**Instruction:** Whenever "untuk" appears in a line, please copy that line from the data.

Transcribed page contents
※ ※ ※
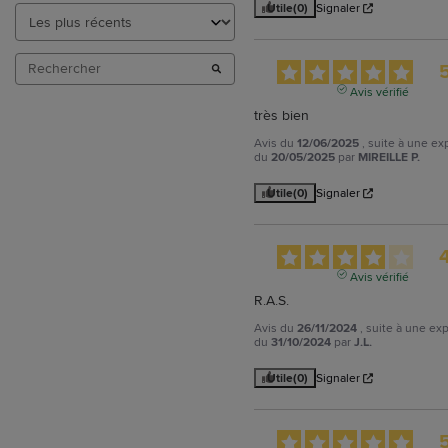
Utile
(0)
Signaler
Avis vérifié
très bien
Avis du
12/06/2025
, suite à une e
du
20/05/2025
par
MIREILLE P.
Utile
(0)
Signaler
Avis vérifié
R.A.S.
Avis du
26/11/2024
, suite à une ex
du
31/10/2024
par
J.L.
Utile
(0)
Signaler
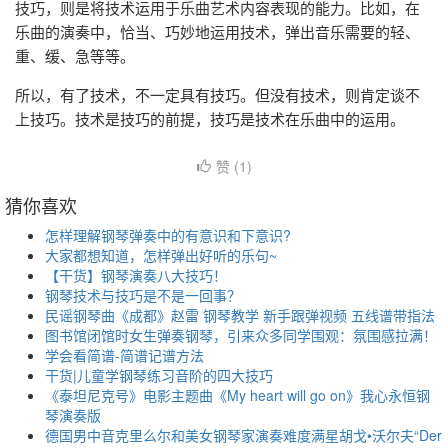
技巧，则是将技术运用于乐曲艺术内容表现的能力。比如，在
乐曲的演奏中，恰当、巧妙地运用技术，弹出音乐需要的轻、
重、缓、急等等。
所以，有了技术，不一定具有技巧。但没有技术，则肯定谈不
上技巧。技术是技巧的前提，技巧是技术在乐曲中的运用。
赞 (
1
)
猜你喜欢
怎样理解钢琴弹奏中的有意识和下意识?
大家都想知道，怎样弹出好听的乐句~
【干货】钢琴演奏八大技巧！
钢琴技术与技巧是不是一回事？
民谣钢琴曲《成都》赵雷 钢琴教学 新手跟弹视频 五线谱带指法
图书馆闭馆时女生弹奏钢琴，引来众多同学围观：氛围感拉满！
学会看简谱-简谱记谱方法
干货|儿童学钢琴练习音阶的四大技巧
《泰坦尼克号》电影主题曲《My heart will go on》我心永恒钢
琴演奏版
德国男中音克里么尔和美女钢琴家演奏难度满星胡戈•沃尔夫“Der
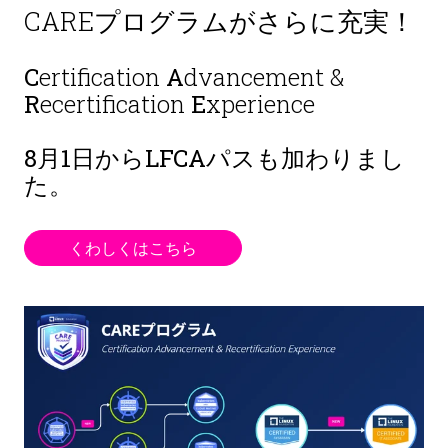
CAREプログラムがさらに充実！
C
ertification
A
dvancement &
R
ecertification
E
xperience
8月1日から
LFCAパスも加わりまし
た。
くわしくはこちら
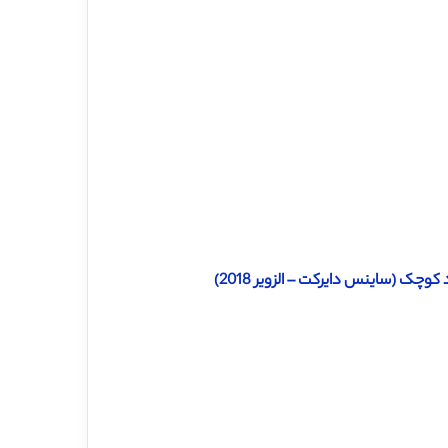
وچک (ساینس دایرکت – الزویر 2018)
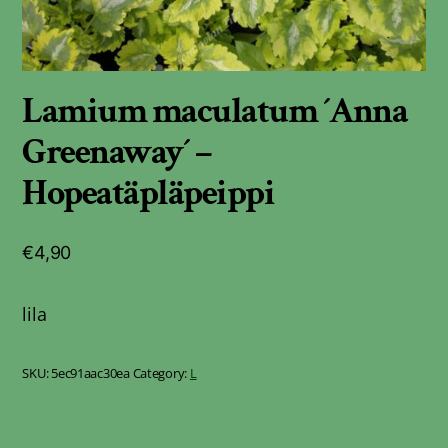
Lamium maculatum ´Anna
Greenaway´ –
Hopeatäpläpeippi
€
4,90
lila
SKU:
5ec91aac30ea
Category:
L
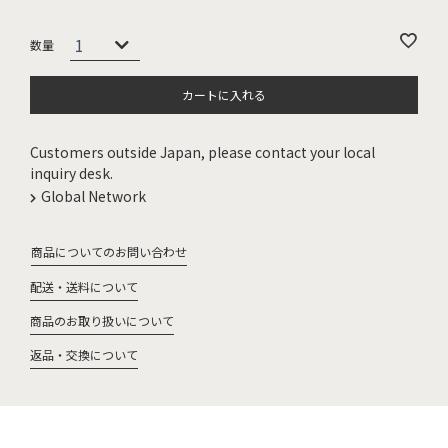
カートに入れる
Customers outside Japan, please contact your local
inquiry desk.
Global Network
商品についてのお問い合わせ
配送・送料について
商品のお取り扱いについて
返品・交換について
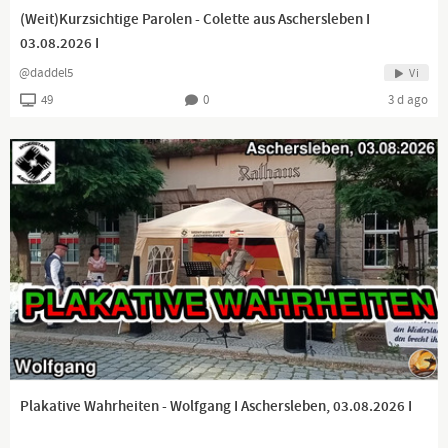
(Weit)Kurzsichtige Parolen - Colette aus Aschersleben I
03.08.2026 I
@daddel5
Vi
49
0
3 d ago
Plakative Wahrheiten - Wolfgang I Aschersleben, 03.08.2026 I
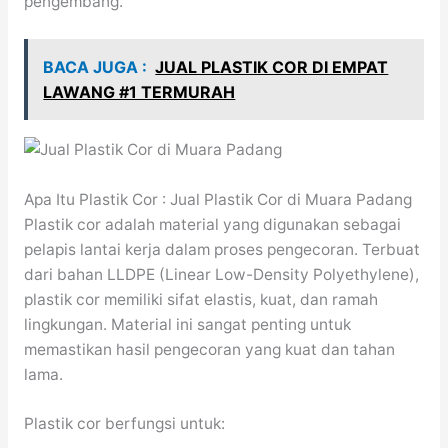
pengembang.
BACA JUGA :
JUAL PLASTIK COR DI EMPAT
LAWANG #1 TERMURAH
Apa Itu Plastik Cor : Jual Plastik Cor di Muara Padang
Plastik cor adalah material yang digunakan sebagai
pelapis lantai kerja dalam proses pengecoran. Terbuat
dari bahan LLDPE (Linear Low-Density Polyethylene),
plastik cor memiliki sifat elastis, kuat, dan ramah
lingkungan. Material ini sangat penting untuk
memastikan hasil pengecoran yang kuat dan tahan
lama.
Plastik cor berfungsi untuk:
※ ※ ※
**Answer space:**
lingkungan. Material ini sangat penting untuk
Plastik cor berfungsi untuk:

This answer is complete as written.